* **WHAT THE TASK ASKS**: The expected output is exactly the lines below, starting at the line with "434 873 3.45" and ending at the line with "244 91 10.88", both included; no other line belongs in it.

* **EXTRACTED ENTRIES**:

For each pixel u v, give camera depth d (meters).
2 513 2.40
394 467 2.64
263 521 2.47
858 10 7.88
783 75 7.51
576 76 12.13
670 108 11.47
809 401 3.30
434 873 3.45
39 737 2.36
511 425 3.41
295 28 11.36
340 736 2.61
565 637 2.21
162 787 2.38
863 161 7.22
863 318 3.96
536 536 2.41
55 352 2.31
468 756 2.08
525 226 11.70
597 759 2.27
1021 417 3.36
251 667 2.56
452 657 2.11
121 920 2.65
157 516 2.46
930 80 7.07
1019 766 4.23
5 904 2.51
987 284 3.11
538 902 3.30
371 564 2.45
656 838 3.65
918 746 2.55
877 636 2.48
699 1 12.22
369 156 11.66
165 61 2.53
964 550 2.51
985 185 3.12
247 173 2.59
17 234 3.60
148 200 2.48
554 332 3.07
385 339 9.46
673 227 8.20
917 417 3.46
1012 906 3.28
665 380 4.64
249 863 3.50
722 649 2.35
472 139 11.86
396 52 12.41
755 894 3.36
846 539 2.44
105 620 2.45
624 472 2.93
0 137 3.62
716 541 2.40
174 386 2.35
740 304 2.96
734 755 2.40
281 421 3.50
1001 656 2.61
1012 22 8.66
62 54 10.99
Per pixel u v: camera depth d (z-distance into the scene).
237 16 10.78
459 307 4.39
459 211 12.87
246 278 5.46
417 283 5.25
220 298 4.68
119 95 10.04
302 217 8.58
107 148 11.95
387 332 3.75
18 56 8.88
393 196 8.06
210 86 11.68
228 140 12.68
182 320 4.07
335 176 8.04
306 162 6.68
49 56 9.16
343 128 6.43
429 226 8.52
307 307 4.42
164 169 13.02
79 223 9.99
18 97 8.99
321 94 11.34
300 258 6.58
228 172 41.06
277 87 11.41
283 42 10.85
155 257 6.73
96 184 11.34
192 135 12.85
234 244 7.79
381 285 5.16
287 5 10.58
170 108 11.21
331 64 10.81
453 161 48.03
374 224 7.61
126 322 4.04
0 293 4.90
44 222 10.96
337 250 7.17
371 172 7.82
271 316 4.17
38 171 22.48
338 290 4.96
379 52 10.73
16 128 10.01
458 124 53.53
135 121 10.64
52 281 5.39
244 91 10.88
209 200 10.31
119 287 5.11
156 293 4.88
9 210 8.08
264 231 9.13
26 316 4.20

* **ANSWER BOX**:
434 873 3.45
39 737 2.36
511 425 3.41
295 28 11.36
340 736 2.61
565 637 2.21
162 787 2.38
863 161 7.22
863 318 3.96
536 536 2.41
55 352 2.31
468 756 2.08
525 226 11.70
597 759 2.27
1021 417 3.36
251 667 2.56
452 657 2.11
121 920 2.65
157 516 2.46
930 80 7.07
1019 766 4.23
5 904 2.51
987 284 3.11
538 902 3.30
371 564 2.45
656 838 3.65
918 746 2.55
877 636 2.48
699 1 12.22
369 156 11.66
165 61 2.53
964 550 2.51
985 185 3.12
247 173 2.59
17 234 3.60
148 200 2.48
554 332 3.07
385 339 9.46
673 227 8.20
917 417 3.46
1012 906 3.28
665 380 4.64
249 863 3.50
722 649 2.35
472 139 11.86
396 52 12.41
755 894 3.36
846 539 2.44
105 620 2.45
624 472 2.93
0 137 3.62
716 541 2.40
174 386 2.35
740 304 2.96
734 755 2.40
281 421 3.50
1001 656 2.61
1012 22 8.66
62 54 10.99
Per pixel u v: camera depth d (z-distance into the scene).
237 16 10.78
459 307 4.39
459 211 12.87
246 278 5.46
417 283 5.25
220 298 4.68
119 95 10.04
302 217 8.58
107 148 11.95
387 332 3.75
18 56 8.88
393 196 8.06
210 86 11.68
228 140 12.68
182 320 4.07
335 176 8.04
306 162 6.68
49 56 9.16
343 128 6.43
429 226 8.52
307 307 4.42
164 169 13.02
79 223 9.99
18 97 8.99
321 94 11.34
300 258 6.58
228 172 41.06
277 87 11.41
283 42 10.85
155 257 6.73
96 184 11.34
192 135 12.85
234 244 7.79
381 285 5.16
287 5 10.58
170 108 11.21
331 64 10.81
453 161 48.03
374 224 7.61
126 322 4.04
0 293 4.90
44 222 10.96
337 250 7.17
371 172 7.82
271 316 4.17
38 171 22.48
338 290 4.96
379 52 10.73
16 128 10.01
458 124 53.53
135 121 10.64
52 281 5.39
244 91 10.88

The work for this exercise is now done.